*Document passage*:
◇ ◇ ◇ ◇ ◇

Friday, 13 July 2012

God Or Chance (Post 10)


                                                                'The fool who has said in his heart, there's no God above.'
This article is the start of a breakdown of the reasons why I don’t believe in a God or even in the supernatural and it is an attempt (successful for some people) to answer those questions that many of us pose for the existence of God.
My education both formal and informal through the years and especially on the history of humankind has unravelled the very peculiar nature of the human mind – that of enquiry. At first, we began with unfounded theories on almost every aspect of human existence – birth, death, sex, relationships, disease, community, nature and the human person. These theories are beliefs, so named because they hadn’t been based on hard evidence, simply on association, subjective feeling and often times, helplessness. 
So, people concluded, therefore, that since we humans who were at the head of visible creation were not responsible for the origin of the world and nature, that it had to be something else, more powerful and much smarter than us. And simply because this being could not be seen, this being was a spirit. Naturally, we endowed this being with all our own characteristics – of thought, rationality, will, emotions, but we bulked these qualities in this being to perfection. We called the being God and then gave it a few more absolute qualities – all powerful, all knowing, all present, absolutely perfect, eternal, infinite. This was the easiest and quick fix answer our brains could find to the question of the origin of all things. And this trait is useful. We needed a platform to build our knowledge from and this is why we form theories. The destructive thing though is to go on to accept these theories as fact without testing them out and rigorously studying them to eke out the objective truth.
There have been many such theories held up by our religion that Science – the arm of human enquiry that does this testing – has shown to be untrue. A notable one was the belief in the middle- ages that the earth was at the centre of the universe and that the planets and the sun revolved around us. This belief was drawn simply from the other belief that we humans were specially created by God as written in the bible. Therefore, all of the universe must have been created around us! Furthermore, Joshua had commanded the sun to stand still during a battle to crush the enemies of God, therefore, the sun must move! As at then, these were enough evidence for a geocentric universe. Religion was so sure that these beliefs were fact that when the scientist Galileo proved otherwise, he was persecuted by the religious.
But the biggest uproar by religious people came when Charles Darwin formulated the (then) theory of the evolution of species by natural selection. And to this day, there are many countries, including Nigeria, where evolution is not taught properly in schools leaving us in a very dark place, stuck two centuries behind the rest of the advanced world. Many of us still erroneously see evolution as synonymous with chance. Some still ask questions like: ‘Why haven’t we seen any monkeys, chimps and gorillas change into humans or something else? These questions show our very poor depth of knowledge in a scientific fact as solid as that of gravity. Imagine, if we knew as little of gravity as we do of evolution. How embarrassing would that be and how disgraceful of our education system? And it is disgraceful that we have neglected and still neglect to instruct our children in true science because we hang on to our religious beliefs that have no foundation whatsoever in fact.

◇ ◇ ◇ ◇ ◇

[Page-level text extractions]
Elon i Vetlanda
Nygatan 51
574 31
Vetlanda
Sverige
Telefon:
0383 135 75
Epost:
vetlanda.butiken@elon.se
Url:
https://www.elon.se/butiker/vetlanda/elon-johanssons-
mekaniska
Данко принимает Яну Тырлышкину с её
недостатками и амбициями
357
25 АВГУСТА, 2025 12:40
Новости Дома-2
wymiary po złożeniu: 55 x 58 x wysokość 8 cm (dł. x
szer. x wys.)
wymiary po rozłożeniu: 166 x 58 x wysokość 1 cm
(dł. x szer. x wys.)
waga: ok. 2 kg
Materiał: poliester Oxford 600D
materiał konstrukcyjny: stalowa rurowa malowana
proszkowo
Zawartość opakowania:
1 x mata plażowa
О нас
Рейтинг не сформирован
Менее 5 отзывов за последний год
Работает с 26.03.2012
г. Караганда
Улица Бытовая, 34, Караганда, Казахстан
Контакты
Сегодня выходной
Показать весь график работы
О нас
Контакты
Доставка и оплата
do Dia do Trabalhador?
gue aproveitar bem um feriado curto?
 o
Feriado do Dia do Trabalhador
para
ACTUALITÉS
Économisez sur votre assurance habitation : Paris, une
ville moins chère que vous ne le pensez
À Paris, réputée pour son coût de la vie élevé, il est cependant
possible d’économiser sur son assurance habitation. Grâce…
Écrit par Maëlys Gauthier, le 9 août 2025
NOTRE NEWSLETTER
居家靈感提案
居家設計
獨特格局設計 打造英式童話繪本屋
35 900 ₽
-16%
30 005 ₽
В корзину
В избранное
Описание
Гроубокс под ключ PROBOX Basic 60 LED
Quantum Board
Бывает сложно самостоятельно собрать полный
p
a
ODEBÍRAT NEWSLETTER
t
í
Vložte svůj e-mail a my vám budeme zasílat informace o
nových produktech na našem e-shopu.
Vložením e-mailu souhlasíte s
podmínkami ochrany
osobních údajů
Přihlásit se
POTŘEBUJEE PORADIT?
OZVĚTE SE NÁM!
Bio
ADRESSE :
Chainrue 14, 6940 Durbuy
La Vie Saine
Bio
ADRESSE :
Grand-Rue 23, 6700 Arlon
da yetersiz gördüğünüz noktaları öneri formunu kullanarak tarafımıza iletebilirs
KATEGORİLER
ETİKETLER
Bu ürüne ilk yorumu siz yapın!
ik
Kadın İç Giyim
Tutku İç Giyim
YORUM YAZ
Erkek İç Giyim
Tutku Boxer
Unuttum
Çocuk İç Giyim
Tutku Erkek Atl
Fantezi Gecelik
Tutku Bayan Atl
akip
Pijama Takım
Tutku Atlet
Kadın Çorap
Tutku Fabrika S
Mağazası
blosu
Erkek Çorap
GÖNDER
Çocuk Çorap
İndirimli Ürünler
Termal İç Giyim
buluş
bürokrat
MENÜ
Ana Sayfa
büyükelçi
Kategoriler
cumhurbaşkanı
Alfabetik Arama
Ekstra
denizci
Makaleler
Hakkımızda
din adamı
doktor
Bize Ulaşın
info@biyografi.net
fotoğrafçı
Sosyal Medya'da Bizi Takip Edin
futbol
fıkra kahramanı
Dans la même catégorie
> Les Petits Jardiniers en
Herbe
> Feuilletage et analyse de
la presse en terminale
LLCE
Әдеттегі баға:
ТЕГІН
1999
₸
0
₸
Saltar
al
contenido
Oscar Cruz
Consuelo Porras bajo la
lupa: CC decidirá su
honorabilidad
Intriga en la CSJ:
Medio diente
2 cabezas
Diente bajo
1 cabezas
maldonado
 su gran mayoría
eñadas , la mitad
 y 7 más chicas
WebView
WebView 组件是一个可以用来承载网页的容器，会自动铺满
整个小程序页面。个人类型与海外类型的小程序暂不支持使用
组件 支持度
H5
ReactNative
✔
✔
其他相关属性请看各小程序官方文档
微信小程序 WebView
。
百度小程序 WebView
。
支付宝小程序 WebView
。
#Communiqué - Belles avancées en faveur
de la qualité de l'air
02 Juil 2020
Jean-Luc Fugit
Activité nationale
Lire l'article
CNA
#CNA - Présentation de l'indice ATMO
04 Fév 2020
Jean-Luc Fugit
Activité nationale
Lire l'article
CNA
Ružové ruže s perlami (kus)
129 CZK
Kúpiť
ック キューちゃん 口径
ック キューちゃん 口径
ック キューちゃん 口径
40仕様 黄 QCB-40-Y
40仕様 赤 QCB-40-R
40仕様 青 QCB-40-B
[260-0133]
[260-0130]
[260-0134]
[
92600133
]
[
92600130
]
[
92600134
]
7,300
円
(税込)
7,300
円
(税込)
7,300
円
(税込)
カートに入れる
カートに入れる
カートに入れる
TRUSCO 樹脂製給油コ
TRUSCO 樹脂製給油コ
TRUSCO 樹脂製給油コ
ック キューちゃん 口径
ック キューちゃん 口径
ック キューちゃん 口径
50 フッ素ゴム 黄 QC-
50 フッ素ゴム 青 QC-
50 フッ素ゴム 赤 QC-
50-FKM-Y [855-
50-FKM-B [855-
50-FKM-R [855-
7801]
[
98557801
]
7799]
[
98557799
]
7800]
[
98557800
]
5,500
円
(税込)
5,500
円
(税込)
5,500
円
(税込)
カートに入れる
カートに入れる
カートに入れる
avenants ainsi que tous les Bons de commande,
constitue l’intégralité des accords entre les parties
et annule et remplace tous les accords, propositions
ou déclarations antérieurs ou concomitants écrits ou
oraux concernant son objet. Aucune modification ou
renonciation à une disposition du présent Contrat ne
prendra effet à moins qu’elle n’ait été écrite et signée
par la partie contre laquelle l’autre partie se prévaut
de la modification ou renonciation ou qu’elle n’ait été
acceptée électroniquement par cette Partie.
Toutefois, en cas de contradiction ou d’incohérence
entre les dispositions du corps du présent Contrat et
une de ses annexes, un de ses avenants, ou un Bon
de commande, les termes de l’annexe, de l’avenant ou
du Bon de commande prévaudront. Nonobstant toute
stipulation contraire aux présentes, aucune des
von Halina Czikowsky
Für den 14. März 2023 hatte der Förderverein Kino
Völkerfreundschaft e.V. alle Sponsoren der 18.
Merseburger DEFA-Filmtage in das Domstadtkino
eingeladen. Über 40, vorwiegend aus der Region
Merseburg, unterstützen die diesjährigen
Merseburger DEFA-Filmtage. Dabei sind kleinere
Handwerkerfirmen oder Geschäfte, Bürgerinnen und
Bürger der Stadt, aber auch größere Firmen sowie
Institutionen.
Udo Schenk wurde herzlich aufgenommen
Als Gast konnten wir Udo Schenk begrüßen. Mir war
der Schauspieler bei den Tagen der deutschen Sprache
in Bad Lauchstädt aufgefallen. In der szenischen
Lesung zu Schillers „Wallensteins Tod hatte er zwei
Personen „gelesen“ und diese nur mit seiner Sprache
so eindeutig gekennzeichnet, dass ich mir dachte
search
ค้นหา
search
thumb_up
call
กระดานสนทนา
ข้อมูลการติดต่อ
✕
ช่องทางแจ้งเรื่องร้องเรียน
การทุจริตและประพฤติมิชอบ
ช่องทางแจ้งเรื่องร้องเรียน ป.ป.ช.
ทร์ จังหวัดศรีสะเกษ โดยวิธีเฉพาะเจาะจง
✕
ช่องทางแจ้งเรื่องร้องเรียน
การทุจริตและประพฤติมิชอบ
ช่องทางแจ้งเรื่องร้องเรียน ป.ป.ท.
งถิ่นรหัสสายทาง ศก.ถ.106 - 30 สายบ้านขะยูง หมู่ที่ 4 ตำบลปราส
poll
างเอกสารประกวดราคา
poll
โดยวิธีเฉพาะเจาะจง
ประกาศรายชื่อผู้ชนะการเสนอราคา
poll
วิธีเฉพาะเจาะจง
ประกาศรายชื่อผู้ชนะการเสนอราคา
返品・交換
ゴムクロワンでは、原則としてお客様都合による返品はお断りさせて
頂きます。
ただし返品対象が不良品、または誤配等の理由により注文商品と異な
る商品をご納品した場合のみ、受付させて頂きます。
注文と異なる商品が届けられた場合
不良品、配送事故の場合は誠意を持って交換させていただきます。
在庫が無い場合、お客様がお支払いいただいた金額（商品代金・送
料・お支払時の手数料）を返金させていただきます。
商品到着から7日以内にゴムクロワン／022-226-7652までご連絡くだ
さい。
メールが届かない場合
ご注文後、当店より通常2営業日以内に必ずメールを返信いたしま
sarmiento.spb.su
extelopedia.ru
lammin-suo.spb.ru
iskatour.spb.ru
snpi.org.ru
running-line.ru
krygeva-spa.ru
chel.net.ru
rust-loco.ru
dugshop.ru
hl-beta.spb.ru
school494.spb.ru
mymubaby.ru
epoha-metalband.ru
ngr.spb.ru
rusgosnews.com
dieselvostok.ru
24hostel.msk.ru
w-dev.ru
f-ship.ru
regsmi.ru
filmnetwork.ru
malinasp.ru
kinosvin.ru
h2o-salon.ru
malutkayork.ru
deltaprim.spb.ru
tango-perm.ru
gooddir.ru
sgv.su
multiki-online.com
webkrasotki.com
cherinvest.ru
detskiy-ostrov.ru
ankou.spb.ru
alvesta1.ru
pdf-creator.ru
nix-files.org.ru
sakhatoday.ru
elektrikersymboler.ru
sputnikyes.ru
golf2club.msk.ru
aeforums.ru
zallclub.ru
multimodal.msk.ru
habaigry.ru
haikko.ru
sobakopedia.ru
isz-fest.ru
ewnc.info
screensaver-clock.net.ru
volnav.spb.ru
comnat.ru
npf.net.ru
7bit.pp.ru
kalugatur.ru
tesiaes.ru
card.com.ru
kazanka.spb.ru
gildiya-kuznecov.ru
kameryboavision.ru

◇ ◇ ◇ ◇ ◇

*Work instruction 1*:
Duplicate the passage of the God or chance post starting at "God Or Chance" and ending at "often times, helplessness.".
*Work instruction 2*:
For each statement, say yes or no to whether it agrees with the God or chance post, and quote the exact words of the post that decide it. (a) Galileo was persecuted by the religious. (b) Evolution is taught properly in schools in Nigeria. (c) Charles Darwin formulated a theory of gravity.

*Answer area 1*:
God Or Chance (Post 10)


                                                                'The fool who has said in his heart, there's no God above.'
This article is the start of a breakdown of the reasons why I don’t believe in a God or even in the supernatural and it is an attempt (successful for some people) to answer those questions that many of us pose for the existence of God.
My education both formal and informal through the years and especially on the history of humankind has unravelled the very peculiar nature of the human mind – that of enquiry. At first, we began with unfounded theories on almost every aspect of human existence – birth, death, sex, relationships, disease, community, nature and the human person. These theories are beliefs, so named because they hadn’t been based on hard evidence, simply on association, subjective feeling and often times, helplessness.

*Answer area 2*:
(a) Yes: "he was persecuted by the religious."
(b) No: "there are many countries, including Nigeria, where evolution is not taught properly in schools"
(c) No: "Charles Darwin formulated the (then) theory of the evolution of species by natural selection."